Work to complete.
Locate every line in the data below that contains the string "nearest", treating uppercase and lowercase letters as distinct, and copy each such line.

=== The data ===

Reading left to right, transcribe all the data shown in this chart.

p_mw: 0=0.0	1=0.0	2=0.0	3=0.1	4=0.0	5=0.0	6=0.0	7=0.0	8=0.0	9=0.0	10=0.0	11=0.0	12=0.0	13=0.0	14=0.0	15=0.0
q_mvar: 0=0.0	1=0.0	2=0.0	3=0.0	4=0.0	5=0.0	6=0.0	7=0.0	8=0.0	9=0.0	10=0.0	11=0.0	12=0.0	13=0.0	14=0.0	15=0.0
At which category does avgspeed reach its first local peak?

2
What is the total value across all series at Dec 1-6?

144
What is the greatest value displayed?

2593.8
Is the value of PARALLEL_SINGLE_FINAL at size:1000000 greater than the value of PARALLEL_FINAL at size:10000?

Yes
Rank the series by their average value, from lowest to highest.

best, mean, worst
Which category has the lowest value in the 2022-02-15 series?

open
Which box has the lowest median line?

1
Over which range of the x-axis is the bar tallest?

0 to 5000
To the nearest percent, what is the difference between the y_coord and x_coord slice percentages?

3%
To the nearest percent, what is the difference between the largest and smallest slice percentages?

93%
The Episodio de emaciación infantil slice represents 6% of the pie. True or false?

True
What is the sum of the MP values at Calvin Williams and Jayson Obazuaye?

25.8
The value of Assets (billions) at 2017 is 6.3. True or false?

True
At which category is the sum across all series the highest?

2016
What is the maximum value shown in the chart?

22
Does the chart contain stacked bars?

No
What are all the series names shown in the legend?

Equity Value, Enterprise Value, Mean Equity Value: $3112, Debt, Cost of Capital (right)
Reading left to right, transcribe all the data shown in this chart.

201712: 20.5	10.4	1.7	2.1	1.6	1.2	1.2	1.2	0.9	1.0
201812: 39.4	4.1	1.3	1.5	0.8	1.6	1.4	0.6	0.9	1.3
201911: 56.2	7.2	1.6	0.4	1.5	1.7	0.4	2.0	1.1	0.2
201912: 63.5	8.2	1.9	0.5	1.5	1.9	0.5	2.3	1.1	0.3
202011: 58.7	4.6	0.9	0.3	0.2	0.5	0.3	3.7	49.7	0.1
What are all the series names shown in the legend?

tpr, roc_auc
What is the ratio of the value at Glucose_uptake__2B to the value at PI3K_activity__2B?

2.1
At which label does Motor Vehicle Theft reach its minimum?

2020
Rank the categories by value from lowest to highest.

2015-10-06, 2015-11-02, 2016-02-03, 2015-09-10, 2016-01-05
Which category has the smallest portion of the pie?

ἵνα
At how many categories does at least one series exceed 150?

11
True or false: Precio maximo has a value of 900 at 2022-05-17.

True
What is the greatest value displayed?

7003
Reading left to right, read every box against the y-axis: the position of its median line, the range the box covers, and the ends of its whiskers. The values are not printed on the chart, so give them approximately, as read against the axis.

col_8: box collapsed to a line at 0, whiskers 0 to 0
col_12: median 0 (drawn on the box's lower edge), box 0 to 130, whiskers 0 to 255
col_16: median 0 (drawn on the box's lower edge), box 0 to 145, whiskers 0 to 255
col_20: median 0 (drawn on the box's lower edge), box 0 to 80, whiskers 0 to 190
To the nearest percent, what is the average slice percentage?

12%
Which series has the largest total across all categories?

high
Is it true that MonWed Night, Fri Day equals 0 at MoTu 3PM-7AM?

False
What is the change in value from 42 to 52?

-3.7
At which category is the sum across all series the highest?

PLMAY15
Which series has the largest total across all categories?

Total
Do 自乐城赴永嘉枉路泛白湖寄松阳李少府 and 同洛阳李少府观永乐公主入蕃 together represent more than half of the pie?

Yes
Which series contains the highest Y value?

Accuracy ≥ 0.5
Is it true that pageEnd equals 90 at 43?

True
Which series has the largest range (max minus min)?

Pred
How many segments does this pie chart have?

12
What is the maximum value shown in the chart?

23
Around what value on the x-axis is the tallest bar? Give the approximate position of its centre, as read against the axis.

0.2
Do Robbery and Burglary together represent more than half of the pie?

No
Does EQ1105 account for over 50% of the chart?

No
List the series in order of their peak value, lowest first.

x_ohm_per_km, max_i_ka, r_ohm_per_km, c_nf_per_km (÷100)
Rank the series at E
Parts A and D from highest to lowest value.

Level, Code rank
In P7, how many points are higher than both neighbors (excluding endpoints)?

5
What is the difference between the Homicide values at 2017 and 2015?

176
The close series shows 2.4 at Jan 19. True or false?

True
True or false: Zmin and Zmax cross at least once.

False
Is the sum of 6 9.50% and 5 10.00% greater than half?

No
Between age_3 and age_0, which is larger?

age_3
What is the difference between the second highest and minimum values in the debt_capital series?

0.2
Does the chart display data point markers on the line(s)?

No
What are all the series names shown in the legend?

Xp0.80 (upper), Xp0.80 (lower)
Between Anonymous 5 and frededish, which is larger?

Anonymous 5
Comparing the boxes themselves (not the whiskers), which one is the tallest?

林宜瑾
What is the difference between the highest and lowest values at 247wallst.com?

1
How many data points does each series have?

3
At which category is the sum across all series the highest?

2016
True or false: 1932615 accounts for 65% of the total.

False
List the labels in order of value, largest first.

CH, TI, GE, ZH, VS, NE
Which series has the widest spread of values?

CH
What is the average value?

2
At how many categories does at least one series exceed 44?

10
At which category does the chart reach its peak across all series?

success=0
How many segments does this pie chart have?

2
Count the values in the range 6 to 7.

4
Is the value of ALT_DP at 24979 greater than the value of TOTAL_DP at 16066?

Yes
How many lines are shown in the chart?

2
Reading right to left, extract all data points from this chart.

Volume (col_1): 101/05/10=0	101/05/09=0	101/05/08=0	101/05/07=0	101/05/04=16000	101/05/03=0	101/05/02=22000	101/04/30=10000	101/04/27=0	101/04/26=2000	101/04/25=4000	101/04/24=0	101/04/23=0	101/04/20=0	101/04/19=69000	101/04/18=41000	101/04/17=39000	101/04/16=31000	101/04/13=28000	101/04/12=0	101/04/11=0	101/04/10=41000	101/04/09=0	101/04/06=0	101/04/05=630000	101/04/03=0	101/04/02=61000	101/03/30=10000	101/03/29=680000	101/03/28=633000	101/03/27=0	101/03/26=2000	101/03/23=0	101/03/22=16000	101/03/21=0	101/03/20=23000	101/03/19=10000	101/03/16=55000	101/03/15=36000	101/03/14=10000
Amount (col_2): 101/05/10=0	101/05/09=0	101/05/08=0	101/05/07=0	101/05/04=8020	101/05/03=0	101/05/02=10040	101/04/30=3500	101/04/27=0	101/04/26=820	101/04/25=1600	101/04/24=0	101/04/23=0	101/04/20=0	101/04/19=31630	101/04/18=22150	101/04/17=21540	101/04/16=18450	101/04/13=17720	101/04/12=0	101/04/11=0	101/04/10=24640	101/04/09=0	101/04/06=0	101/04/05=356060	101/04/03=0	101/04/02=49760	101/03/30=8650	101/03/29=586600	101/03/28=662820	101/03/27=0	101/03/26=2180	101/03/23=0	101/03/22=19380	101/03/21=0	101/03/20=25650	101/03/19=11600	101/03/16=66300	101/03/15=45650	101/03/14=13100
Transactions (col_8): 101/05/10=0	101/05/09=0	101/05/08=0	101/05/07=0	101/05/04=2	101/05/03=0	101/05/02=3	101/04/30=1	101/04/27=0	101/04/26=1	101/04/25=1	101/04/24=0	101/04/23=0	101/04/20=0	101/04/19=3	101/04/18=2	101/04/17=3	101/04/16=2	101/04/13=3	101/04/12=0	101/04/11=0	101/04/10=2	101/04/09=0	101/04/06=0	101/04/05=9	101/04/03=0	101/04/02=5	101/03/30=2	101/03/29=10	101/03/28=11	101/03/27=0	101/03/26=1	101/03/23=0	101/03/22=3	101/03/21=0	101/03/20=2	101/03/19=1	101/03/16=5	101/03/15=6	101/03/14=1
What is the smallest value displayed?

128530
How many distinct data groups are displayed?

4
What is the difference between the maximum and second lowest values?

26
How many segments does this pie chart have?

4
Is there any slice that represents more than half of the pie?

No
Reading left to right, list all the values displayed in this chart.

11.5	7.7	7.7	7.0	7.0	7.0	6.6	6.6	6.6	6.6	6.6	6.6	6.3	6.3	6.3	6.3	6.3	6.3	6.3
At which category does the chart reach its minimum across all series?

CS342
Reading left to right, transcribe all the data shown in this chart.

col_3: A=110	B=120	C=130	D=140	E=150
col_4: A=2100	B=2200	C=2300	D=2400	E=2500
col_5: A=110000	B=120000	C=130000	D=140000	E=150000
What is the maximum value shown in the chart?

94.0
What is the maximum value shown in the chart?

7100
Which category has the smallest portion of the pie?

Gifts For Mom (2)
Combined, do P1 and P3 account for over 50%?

===

Your solution.
To the nearest percent, what is the difference between the y_coord and x_coord slice percentages?
To the nearest percent, what is the difference between the largest and smallest slice percentages?
To the nearest percent, what is the average slice percentage?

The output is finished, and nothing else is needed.